---- PASSAGE TO READ
The --output flag with a .ts extension produces TypeScript. The generator also creates a .terms.ts file with numeric term IDs.

Generated Output

Each generated parser file exports a parser via LRParser.deserialize():

import { LRParser } from "@lezer/lr";
export const parser = LRParser.deserialize({
  version: 14,
  states: "...",       // serialized state machine
  stateData: "...",
  goto: "...",
  nodeNames: "⚠ LineComment Program BinaryExpression ...",
  maxTerm: 59,
  skippedNodes: [0, 1],
  tokenData: "...",
  topRules: { Program: [0, 2] },
});

The .terms.ts file exports numeric constants for each node type:

export const Program = 1;
export const WorkoutRecord = 2;
export const Keyword = 6;

Dependencies

@lezer/generator (v1.2.3) — build-time grammar compiler (CLI + API)
@lezer/lr (v1.3.7) — runtime LR parser
@lezer/common — shared types: Tree, TreeCursor, SyntaxNode, NodeType
@lezer/highlight (v1.1.6) — syntax highlighting tags
@codemirror/language (v6.10.6) — CodeMirror language integration

Part 3: Using the Generated Parser

Parsing

import { parser as liftoscriptParser } from "./liftoscript";

const tree = liftoscriptParser.parse(script);
const topNode = tree.topNode;  // SyntaxNode for the root

Tree Traversal Patterns

Pattern 1: Linear cursor traversal — visit every node in the tree:

const cursor = tree.cursor();
do {
  if (cursor.node.type.name === NodeName.StateVariable) {
    // process node
  }
} while (cursor.next());

Used for: scanning all nodes of a type (state variables, error detection, weight unit conversion).
--------
**ACTIONS TO TAKE**.
**1)** According to the parser-generator passage, why does the generator produce TypeScript? Explain in one to three sentences.
**2)** Extract the portion of the parser-generator passage starting at "The .terms.ts file" and ending at "(CLI + API)".
**3)** What version of @lezer/lr does the parser-generator passage list?
The data after this point is separate material, unconnected to the parser-generator passage.
---- DATASET CONTENT
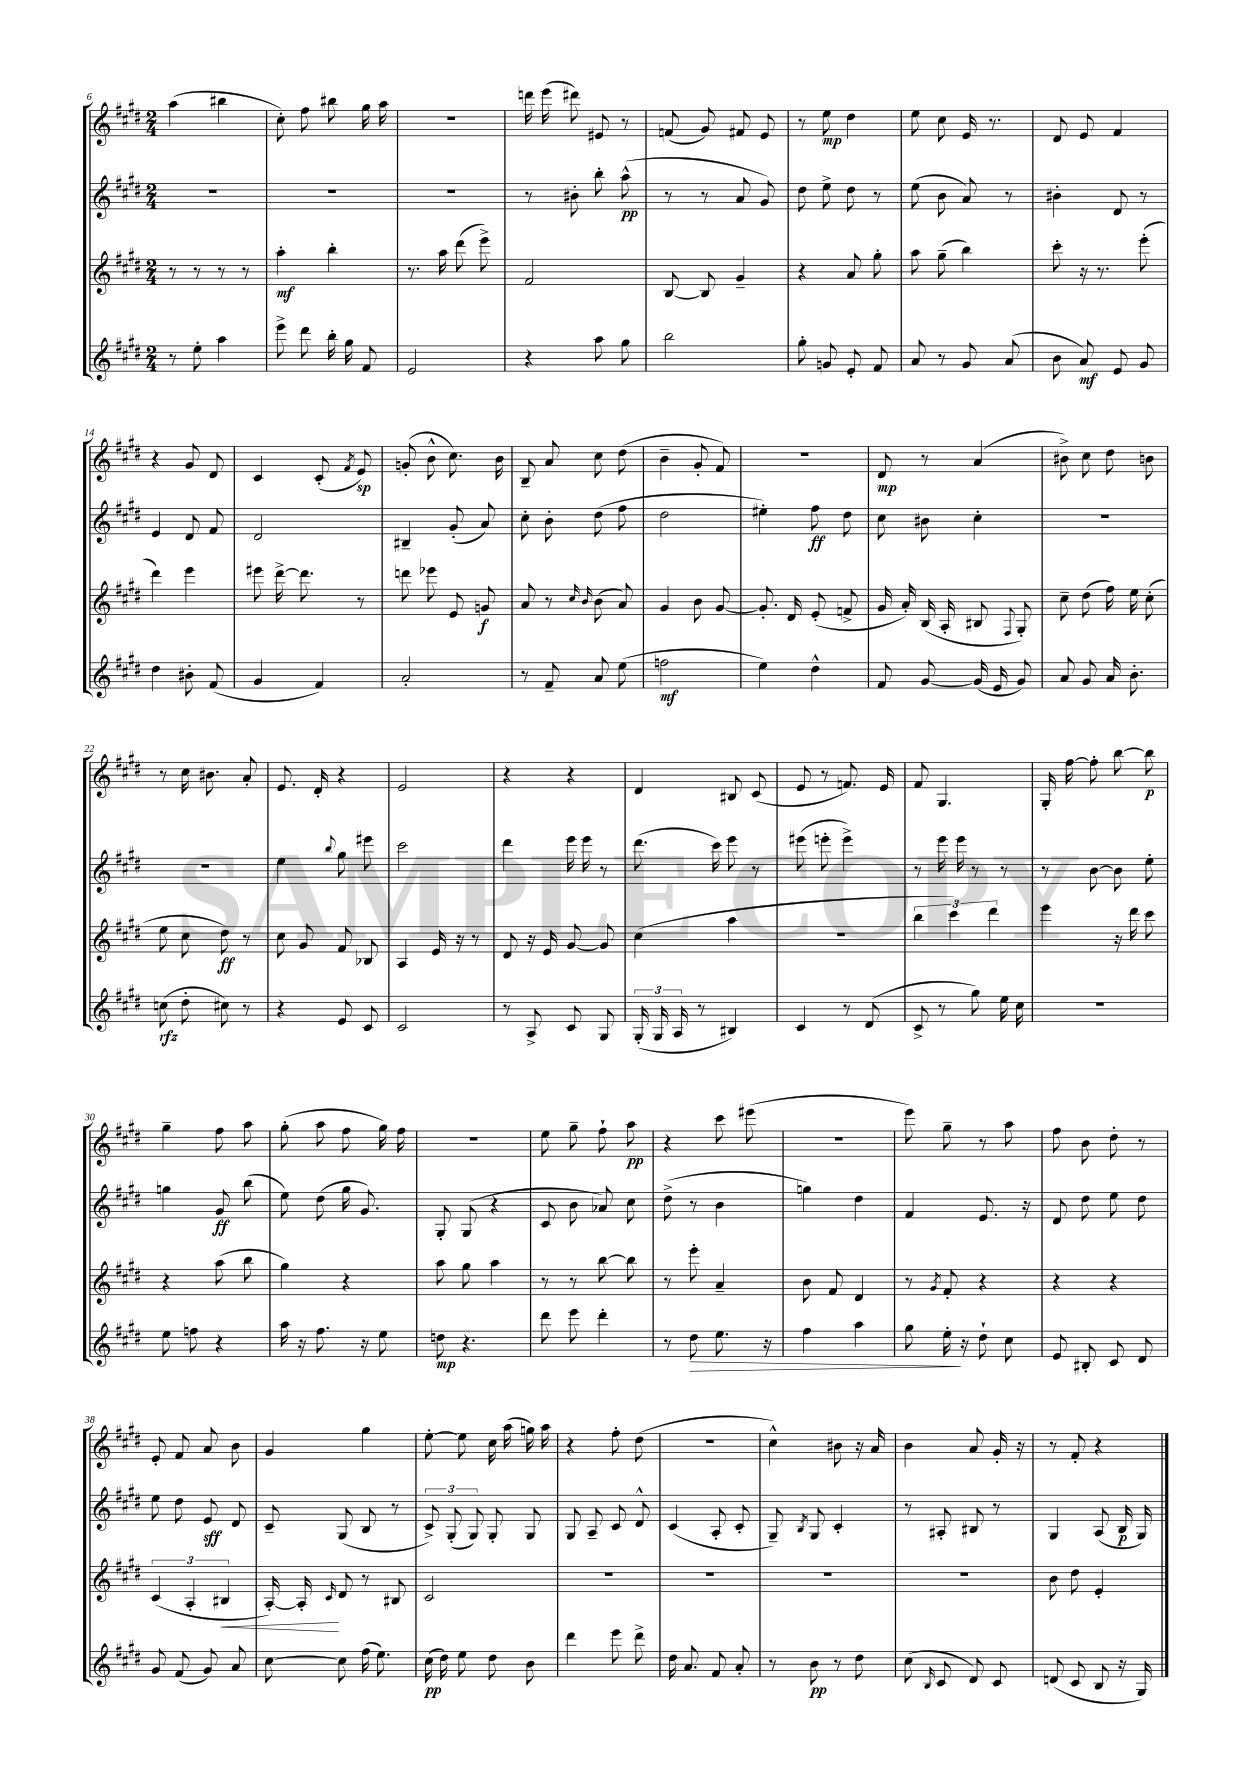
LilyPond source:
--------
**THE SOLUTIONS**.
**1)** The generator produces TypeScript because the --output flag is given a file with a .ts extension.

**2)**
The .terms.ts file exports numeric constants for each node type:

export const Program = 1;
export const WorkoutRecord = 2;
export const Keyword = 6;

Dependencies

@lezer/generator (v1.2.3) — build-time grammar compiler (CLI + API)

**3)** Version 1.3.7.